Надо думать, сознание у него было достаточно расширенным, а вина в организме хватило, чтобы оскорбление получилось обильным.
В мокрой тоге римскому посланнику трудно уже было продолжать переговоры. Со словами: «Много крови понадобится, чтобы это отмыть», посол покинул народное собрание, а затем и Тарент и отправился в Рим.
И он даже не стал отдавать тогу в стирку, до тех пор, пока не добрался до сената. Чтобы не смыть вещественные доказательства состоявшегося акта дипломатического взаимодействия.
Ты же понимаешь, что для Тарента поступок Филонида имел самые печальные последствия? Оказалось, что в народном собрании тарентийцы гораздо смелее чем в бою. В первой же битве с римлянами их ополчение разбежалось чуть ли не раньше, чем эта битва началась. (Понимаю, что тебе интересно, я сам бы хотел это знать, но история не сохранила сведений об участии Филонида в отражении римской агрессии).
Тарентийцам не помогла даже помощь их восточного союзника, эпирского царя Пирра. После нескольких побед, которые с тех по его имени так и называют Пирровыми, царь потерял интерес к итальянским делам и вернулся на Родину.
А с Тарентом римляне обошлись даже мягче, чем можно было ожидать. Правда, городу пришлось снести свои стены, распустить армию, передать Риму военный флот, компенсировать все военные расходы и сменить правительство.

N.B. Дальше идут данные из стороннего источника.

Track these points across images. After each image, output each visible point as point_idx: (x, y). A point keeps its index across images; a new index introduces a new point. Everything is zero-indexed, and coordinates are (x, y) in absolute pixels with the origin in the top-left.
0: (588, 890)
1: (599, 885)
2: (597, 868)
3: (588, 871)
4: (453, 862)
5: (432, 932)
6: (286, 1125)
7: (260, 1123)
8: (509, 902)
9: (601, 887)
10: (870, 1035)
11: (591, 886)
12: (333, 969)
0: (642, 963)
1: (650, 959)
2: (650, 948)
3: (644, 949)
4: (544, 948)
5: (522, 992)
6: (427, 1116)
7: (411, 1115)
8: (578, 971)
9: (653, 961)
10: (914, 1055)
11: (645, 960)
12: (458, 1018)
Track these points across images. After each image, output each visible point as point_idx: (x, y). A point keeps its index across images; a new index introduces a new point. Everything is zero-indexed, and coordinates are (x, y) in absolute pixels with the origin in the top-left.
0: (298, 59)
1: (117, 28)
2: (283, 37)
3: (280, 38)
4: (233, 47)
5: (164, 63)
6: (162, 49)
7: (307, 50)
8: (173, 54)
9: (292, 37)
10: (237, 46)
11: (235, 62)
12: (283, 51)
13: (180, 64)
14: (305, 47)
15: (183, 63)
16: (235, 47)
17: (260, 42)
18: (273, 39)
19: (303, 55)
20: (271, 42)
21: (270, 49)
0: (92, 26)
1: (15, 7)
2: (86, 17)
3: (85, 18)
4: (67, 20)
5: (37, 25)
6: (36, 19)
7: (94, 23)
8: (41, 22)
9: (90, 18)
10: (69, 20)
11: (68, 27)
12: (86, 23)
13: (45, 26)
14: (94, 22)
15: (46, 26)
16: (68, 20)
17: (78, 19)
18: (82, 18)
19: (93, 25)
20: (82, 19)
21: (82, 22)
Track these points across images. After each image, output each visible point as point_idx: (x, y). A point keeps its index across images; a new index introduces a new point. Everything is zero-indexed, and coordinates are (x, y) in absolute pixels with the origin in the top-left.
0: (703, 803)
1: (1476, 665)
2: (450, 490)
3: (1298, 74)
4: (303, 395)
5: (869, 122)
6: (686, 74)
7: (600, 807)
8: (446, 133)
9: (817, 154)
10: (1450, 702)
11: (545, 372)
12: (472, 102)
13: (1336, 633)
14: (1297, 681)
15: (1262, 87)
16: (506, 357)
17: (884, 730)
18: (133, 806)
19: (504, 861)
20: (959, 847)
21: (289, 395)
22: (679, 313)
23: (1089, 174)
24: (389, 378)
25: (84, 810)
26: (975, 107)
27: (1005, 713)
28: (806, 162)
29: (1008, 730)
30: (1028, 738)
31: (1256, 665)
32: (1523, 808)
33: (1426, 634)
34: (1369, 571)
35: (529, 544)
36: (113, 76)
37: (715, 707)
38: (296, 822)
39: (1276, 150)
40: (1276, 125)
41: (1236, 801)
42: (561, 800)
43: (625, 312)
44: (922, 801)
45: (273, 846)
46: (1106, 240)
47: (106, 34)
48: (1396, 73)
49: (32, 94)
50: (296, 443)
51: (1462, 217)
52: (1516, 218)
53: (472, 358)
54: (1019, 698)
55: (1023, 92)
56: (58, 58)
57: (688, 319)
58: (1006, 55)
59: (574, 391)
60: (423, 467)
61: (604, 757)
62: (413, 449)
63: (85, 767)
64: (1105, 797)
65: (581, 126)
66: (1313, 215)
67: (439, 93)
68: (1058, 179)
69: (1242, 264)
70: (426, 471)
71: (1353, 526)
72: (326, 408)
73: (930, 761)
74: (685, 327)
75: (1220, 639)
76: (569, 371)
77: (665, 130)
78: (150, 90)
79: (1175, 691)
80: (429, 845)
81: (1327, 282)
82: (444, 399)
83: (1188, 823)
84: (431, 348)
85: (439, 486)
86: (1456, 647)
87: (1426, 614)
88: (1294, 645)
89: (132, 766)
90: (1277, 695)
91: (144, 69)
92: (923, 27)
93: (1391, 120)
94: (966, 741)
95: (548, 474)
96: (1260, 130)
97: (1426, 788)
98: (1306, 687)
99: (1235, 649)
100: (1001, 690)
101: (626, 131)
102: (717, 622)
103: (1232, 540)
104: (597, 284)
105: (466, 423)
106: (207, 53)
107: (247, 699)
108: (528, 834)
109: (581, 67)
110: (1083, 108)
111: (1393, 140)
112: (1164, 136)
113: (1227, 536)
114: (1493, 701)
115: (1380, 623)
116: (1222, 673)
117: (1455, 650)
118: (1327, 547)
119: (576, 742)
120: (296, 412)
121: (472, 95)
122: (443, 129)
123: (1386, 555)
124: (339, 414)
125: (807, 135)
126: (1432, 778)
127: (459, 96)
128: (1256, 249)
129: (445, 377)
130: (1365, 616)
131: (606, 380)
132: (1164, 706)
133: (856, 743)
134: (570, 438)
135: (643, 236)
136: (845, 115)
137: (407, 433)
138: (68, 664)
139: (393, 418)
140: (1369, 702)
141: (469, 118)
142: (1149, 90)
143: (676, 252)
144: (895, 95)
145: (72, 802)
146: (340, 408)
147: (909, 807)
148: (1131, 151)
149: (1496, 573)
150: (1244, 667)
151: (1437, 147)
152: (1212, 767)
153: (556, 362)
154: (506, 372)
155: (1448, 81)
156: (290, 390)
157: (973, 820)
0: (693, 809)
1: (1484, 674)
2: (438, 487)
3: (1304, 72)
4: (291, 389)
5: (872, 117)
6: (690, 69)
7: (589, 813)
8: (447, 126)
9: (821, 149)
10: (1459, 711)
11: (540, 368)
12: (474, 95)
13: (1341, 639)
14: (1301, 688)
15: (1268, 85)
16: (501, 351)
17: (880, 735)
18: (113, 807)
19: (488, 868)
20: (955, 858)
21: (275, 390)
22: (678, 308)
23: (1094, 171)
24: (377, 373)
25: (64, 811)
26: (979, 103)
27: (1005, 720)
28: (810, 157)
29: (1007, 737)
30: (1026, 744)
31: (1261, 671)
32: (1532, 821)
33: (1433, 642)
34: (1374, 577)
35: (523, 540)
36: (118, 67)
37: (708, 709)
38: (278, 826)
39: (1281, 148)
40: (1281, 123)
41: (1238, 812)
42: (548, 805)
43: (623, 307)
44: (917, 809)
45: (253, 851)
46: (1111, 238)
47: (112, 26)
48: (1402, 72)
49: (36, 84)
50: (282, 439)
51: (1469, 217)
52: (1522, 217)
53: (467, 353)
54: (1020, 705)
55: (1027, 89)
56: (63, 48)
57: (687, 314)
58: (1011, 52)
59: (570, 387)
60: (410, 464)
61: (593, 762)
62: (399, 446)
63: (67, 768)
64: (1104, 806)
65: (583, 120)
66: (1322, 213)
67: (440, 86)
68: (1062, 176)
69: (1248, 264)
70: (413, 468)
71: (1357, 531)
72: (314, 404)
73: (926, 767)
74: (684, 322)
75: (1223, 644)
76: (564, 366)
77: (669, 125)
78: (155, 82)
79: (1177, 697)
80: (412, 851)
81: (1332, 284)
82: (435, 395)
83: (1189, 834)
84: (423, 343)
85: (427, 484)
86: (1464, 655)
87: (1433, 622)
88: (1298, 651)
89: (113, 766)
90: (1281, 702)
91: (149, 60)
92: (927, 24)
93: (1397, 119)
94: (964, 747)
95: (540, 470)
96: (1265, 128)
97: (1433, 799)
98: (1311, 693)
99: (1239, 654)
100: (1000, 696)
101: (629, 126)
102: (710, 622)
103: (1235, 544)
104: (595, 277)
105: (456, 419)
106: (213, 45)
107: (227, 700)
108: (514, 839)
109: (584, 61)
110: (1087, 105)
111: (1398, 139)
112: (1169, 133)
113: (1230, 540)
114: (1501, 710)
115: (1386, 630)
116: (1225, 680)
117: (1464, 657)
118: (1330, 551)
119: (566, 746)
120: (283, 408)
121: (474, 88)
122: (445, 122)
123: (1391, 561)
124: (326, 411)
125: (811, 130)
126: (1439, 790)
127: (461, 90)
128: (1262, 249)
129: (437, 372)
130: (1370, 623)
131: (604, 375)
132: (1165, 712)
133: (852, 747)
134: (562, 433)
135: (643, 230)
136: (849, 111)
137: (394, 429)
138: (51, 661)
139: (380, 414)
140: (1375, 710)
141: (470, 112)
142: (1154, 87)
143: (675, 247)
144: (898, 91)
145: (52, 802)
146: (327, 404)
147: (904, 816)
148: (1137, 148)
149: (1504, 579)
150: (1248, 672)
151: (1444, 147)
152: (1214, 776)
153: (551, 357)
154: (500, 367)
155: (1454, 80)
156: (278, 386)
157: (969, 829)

И вот опять, я ничего не могу тебе сказать, про судьбу Филонида. Но, учитывая, как в вольных греческих городах было принято обходиться с людьми, поступки которых принесли бедствия согражданам, сомневаюсь, что его судьба была многим лучше, чем судьба крысы, которую соколы сбросили на ступеньки дома правительства в день отказа в регистрации Бабарико и Цепкало.